Your goal => Every line of the records below that has the word "ring" should be copied.

○ ○ ○ ○ ○ ○ ○

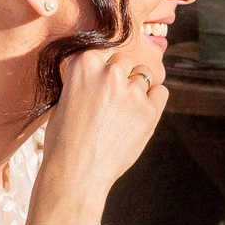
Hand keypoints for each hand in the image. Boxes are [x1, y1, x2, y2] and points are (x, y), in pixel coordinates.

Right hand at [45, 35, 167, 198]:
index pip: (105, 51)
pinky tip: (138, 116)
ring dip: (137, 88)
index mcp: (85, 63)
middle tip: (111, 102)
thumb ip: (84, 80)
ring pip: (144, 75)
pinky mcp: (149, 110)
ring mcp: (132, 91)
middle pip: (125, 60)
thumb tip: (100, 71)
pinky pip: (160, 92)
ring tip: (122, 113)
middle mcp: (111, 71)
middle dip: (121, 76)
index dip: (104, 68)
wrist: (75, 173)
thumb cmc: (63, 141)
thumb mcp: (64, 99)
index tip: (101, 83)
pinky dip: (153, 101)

○ ○ ○ ○ ○ ○ ○

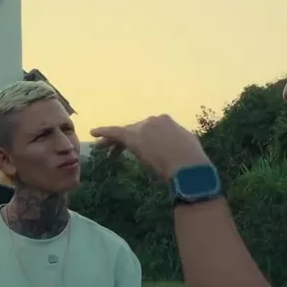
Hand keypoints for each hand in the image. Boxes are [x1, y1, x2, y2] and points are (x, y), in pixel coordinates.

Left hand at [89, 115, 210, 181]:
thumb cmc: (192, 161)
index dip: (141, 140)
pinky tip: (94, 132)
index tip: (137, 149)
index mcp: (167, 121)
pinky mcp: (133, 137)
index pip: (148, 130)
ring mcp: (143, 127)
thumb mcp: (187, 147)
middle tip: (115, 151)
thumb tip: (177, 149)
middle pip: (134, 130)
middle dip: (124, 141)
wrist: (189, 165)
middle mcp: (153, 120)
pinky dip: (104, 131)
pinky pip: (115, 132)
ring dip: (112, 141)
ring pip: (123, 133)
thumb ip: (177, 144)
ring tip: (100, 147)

○ ○ ○ ○ ○ ○ ○

Task solution =>
ring dip: (137, 88)
ring pip: (144, 75)
ring mcp: (132, 91)
ring tip: (122, 113)
ring mcp: (143, 127)
ring dip: (112, 141)
ring pip: (123, 133)
ring tip: (100, 147)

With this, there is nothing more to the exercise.